Today’s nurses need to do more than provide direct patient care.  Responsibility for a person’s health includes working in the community or at the national level to ensure that appropriate policy and planning is in place to provide an effective, systematic approach to care that is based on a model that makes sense for nursing.  In 1951, it was estimated that there was a need for 65,000 more professional nurses and that need would further increase if there were a full-scale war (Joint Committee on Nursing Strategy, 1951).  Under today’s health care model, nursing numbers are still inadequate; the detonation of a nuclear device would overwhelm the nation’s ability to provide care.  The possibility of catastrophic mass casualty events requires that nursing adopt an approach that identifies three priorities: (1) self-care  (2) training lay personnel to care for themselves and others through basic first aid, and (3) judicious use of scarce resources.  Orem (2001) said, “Experienced nurses recognize life situations in which persons require the specialized health service nursing.  Experienced, efficient nurses know when their work of nursing others, caring for others, or helping others care for themselves, produces beneficial results”.

Nurses have been playing a significant role in civil defense since World War II. The changing international and political situation, as well as the growing understanding of the need to prepare for a disaster or an act of terrorism, has heightened the importance and scope of nursing participation.
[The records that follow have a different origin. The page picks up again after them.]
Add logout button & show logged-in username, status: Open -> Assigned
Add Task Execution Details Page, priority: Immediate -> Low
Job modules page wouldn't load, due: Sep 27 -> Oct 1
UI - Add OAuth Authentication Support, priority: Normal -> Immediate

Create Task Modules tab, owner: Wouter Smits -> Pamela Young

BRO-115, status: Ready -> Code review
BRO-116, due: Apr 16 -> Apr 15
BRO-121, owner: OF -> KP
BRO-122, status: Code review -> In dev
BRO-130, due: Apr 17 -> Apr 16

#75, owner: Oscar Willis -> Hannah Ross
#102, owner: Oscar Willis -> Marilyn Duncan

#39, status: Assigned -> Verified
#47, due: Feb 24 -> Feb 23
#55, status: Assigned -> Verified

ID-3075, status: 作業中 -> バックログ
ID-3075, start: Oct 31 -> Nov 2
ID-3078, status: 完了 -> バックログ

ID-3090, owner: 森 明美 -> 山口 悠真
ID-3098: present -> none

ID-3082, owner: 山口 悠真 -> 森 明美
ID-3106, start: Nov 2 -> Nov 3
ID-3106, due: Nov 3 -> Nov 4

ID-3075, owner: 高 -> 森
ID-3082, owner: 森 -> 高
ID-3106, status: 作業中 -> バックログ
There is no doubt that the great contributions of nurses are their ability to organize, their ability to prepare their families in advance, and their ability to communicate across disciplines during a disaster.  Because of their great contributions during disasters, their individual preparedness is essential to national preparedness.

The goal of Disaster Nursing is to serve as a collaborative site for knowledge concerning the disaster nursing – education, research, policy, and practice. Any nurse can provide information, research, and experience related to preparedness for, response to, recovery from, and mitigation of disasters that they wish to share.

The primary approach to achieving the goal is to strengthen communication among nurse researchers and educators concerned with reducing damages caused by disasters. Since the 1940s nurses have been trying to develop an active network of nurses interested in disaster nursing and multiple organizations have been started, but none sustained largely because the interest of the government and private organizations to sustain the effort decreases the further we get from a major disaster. It is my belief that knowledge and research would grow if we freely share information and work together on research in a cost-neutral manner.

There is no funding for this effort or this site. It will be up to the community of the interested to provide information, collaborate, and share time and effort.

The information will be divided into the categories identified in the Disaster Preparedness and Response: Call to Action published in the Journal of Nursing Scholarship 2016; 48(2), 1-14.